- Largeur.com - https://largeur.com -

Le low cost s’attaque aux long-courriers

large18062015.jpg

On l’associe surtout aux vols intérieurs ou de courte durée. Le low cost s’attaque désormais au marché des long-courriers. Eurowings, filiale de Lufthansa, a annoncé ce printemps le lancement d’offres au départ de plusieurs aéroports européens et à destination du Moyen-Orient, de l’Asie ou des Caraïbes, à des prix défiant toute concurrence: Zurich-Dubaï pour 134 francs (par trajet), la Thaïlande à partir de 239 francs… Elle rejoint sur ce créneau les compagnies nordiques Norwegian Air Shuttle et WOW Air. Et le mouvement pourrait bien s’étendre: Ryanair a annoncé en fanfare le lancement de trajets Paris-New-York à 14 euros, avant de démentir trois jours plus tard. La compagnie a toutefois réaffirmé au passage son intention de se lancer rapidement sur le segment des vols transatlantiques à petits prix.

De quoi bouleverser le marché européen actuel? Avec six villes de départ en Allemagne et 17 dans le reste de l’Europe, le risque d’une cannibalisation des offres traditionnelles est réel, surtout sur le terrain du tourisme de masse. Les premiers vols low cost d’Eurowings décolleront dès novembre 2015 pour Cuba et la République dominicaine, et dès décembre pour Dubaï et la Thaïlande. Mais Ryanair ne sera pas en mesure d’ouvrir ses lignes transatlantiques avant quatre ou cinq ans: la compagnie irlandaise ne possède tout simplement pas les avions nécessaires.

Sur le marché helvétique, Swiss ne perçoit pas l’offre comme une menace: la première compagnie du pays appartient à Lufthansa, comme Eurowings. «Leur modèle ne concurrence pas le nôtre; il vient seulement compléter l’offre low cost au niveau du groupe. Swiss reste clairement positionnée sur le segment premium, explique le porte-parole Stefan Vasic. Pour le passager, il n’y a pas de confusion possible entre ces deux produits.»

L’Office fédéral de l’aviation civile rappelle, pour sa part, qu’aucun autre aéroport suisse que Zurich n’est à ce jour concerné par l’arrivée de ces vols low cost: ni Eurowings, ni ses concurrents n’ont pour le moment cherché à obtenir de nouveaux droits de trafic. «En tout état de cause, ces demandes seraient soumises aux mêmes exigences de sécurité que n’importe quel vol commercial», précise sa responsable de la communication Martine Reymond. Pour Mathieu Fleury, secrétaire général de la Fédération Romande des Consommateurs (FRC), le low cost soulève plus de questions en termes de coûts cachés qu’en matière de sécurité.

Le cas de Ryanair est exemplaire. Certes, la société irlandaise a déjà prouvé qu’elle pouvait casser les prix du marché européen à grands renforts de recettes désormais éprouvées: rotations plus rapides depuis de petits aéroports, main d’œuvre moins nombreuse et moins rémunérée. Mais la compagnie irlandaise, comme ses concurrents, joue sur les mots: seul un très faible nombre de sièges sont disponibles aux tarifs les plus bas, une large moitié des places restant réservées aux catégories business ou premium, négociées au prix fort. Autre détail: ces prix d’entrée ne concernent que la location du siège.
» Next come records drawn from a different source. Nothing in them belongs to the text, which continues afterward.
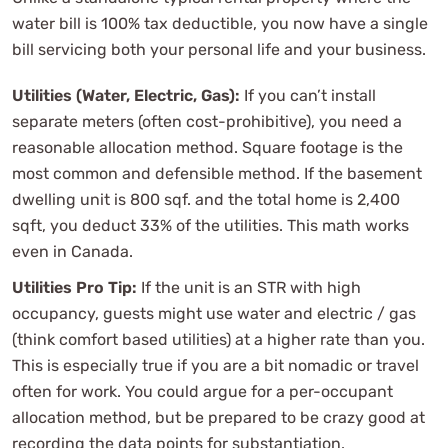
water bill is 100% tax deductible, you now have a single
bill servicing both your personal life and your business.
Utilities (Water, Electric, Gas):
If you can’t install
separate meters (often cost-prohibitive), you need a
reasonable allocation method. Square footage is the
most common and defensible method. If the basement
dwelling unit is 800 sqf. and the total home is 2,400
sqft, you deduct 33% of the utilities. This math works
even in Canada.
Utilities Pro Tip:
If the unit is an STR with high
occupancy, guests might use water and electric / gas
(think comfort based utilities) at a higher rate than you.
This is especially true if you are a bit nomadic or travel
often for work. You could argue for a per-occupant
allocation method, but be prepared to be crazy good at
recording the data points for substantiation.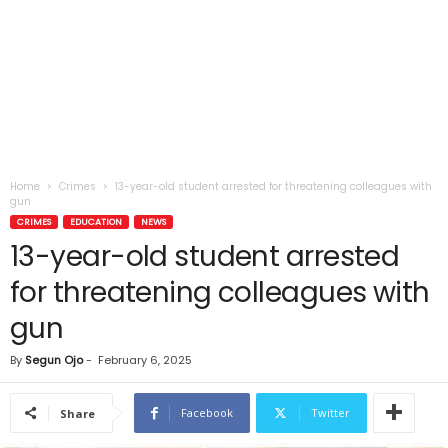
Home
Crimes
13-year-old student arrested for threatening colleagues with
gun
CRIMES
EDUCATION
NEWS
13-year-old student arrested
for threatening colleagues with
gun
By
Segun Ojo
-
February 6, 2025
Facebook
Twitter
Share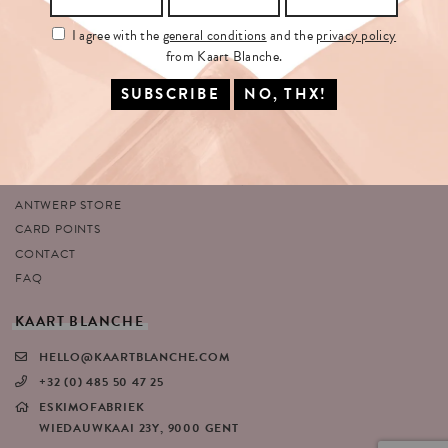
I agree with the
general conditions
and the
privacy policy
from Kaart Blanche.
SITEMAP
FOLLOW
US
HOME
Facebook
ABOUT US
Instagram
SHOP
Twitter
PORTFOLIO
Pinterest
ANTWERP STORE
CARD POINTS
CONTACT
FAQ
KAART
BLANCHE
HELLO@KAARTBLANCHE.COM
+32 (0) 485 50 47 25
ESKIMOFABRIEK
WIEDAUWKAAI 23Y, 9000 GENT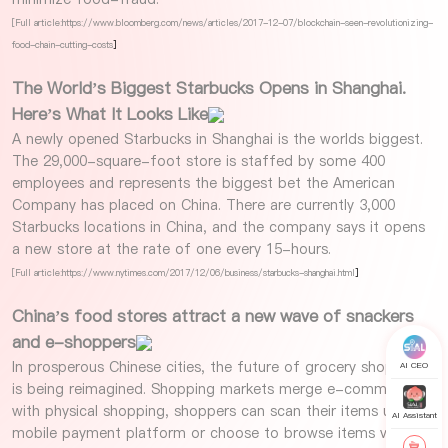
[Full article:https://www.bloomberg.com/news/articles/2017-12-07/blockchain-seen-revolutionizing-
food-chain-cutting-costs
]
The World’s Biggest Starbucks Opens in Shanghai.
Here’s What It Looks Like
A newly opened Starbucks in Shanghai is the worlds biggest.
The 29,000-square-foot store is staffed by some 400
employees and represents the biggest bet the American
Company has placed on China. There are currently 3,000
Starbucks locations in China, and the company says it opens
a new store at the rate of one every 15-hours.
[Full article:https://www.nytimes.com/2017/12/06/business/starbucks-shanghai.html
]
China’s food stores attract a new wave of snackers
and e-shoppers
In prosperous Chinese cities, the future of grocery shopping
AI CEO
is being reimagined. Shopping markets merge e-commerce
with physical shopping, shoppers can scan their items using a
AI Assistant
mobile payment platform or choose to browse items virtually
La plupart des autres services (bagages en soute, repas, boissons…) seront payants. Ryanair avait même annoncé un temps son souhait de rendre l’usage des toilettes payant… Eurowings, de son côté, promet que tous ses clients pourront accéder sans surcoût aux services de divertissements (écrans, écouteurs), mais les passagers des long-courriers low cost peuvent s’attendre à mettre la main au portefeuille à la moindre occasion.

Mathieu Fleury de la FRC ne cache pas un certain scepticisme. «Le modèle low cost a démocratisé le voyage aérien sur les vols de courte durée, mais au prix d’une réduction sensible des services qui finit par trouver ses limites. Je doute que les consommateurs suisses soient prêts à renoncer à toute notion de confort sur des vols long-courriers.» Pas cher, d’accord, mais pas à n’importe quel prix.
_______

Une version de cet article est parue dans L’Hebdo.